Математик взглянул на Эмму Ефимовну коротко и пристально:

– У меня она путешествует гораздо дальше блуждающих островов, населенных людишками величиной со спичку, гораздо дальше, Эмма Ефимовна, в четвертом измерении…

– Что это за измерение? И где оно? – Эмма Ефимовна с любопытством разглядывала математика: его длинный нос, увенчанный массивными очками, торчащие как-то особняком на коротко остриженной голове уши. – Я что-то такое слышала, но… Как-то даже один знакомый физик пытался объяснить, что Эйнштейн… в общем… переворот… – Эмма Ефимовна запуталась, покраснела.

– Сейчас, – ответил математик, – многие думают, что Эйнштейн перевернул наши представления о времени, создал предпосылки для бесчисленных путешествий в четвертом измерении…

– Но что же происходит или может произойти в четвертом измерении?

– Многое, – улыбнулся математик. – Прежде всего – нарушатся естественные причинно-следственные связи.
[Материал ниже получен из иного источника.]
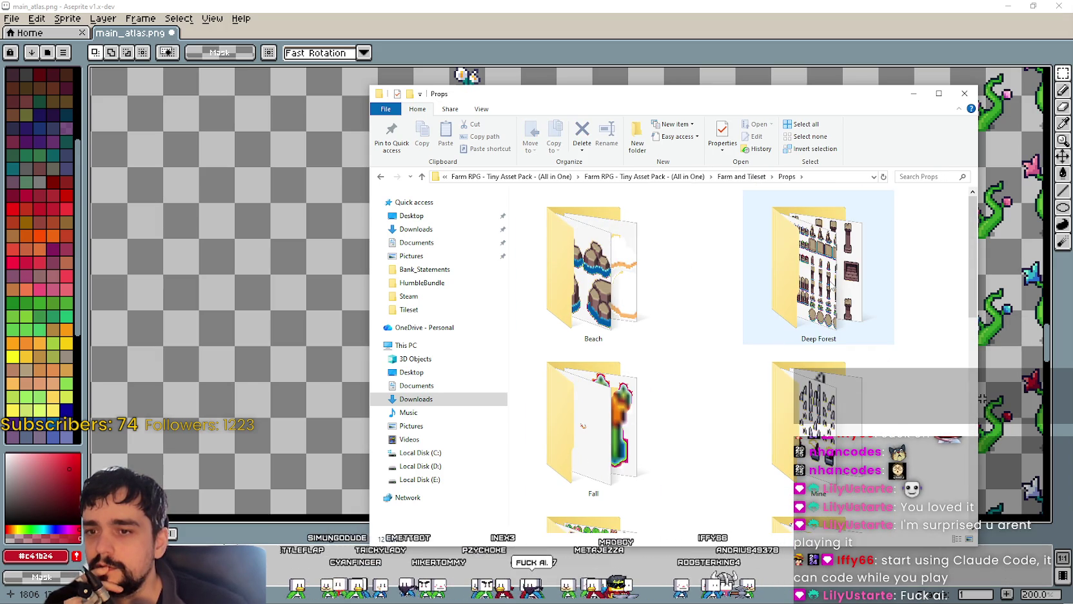
pyautogui.click(639, 400)
pyautogui.scroll(-2, 710, 324)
– Простите, как это понять?

– Очень просто. Например, вы встречаете своего сына, который старше вас.

– Понимаю… впрочем…

– В этой области, Эмма Ефимовна, мы все, к сожалению, пока понимаем не очень много. И я не могу сказать, что понимает под четвертым измерением Соня. Для нее это скорее стремление раздвинуть границы познаваемого, нежели как-то теоретически обоснованное физическое явление.

Сложив аккуратной стопкой проверенные тетради, математик отправился в библиотеку. Там старый библиотекарь приводил в порядок свое зачитанное хозяйство.

Посреди библиотеки на полу сидела Сонька, разложив вокруг себя исчерченные карандашом листы, и что-то подсчитывала в тетрадке.

– Что ты там вычисляешь, Соня? – спросил математик.

– Ветряк. Как будто все в порядке, а не крутится. По-моему, малы лопасти. У него, правда, подшипник полетел, но дело не в подшипнике. Ветряк неверно рассчитан.

– А размеры лопастей, диаметр поршня у тебя есть?

– Все есть.

Математик сел на пол, и они вместе принялись считать.

– Да, – сказал наконец Вениамин Анатольевич, – действительно, малы лопасти, надо их удлинить хоть вот на столько и, конечно, сменить неисправный подшипник. – Он с улыбкой посмотрел в глаза Соньке. – Сейчас разговаривал с Эммой Ефимовной. Ты рассказывала на уроке о блуждающих островах… и о людишках величиной…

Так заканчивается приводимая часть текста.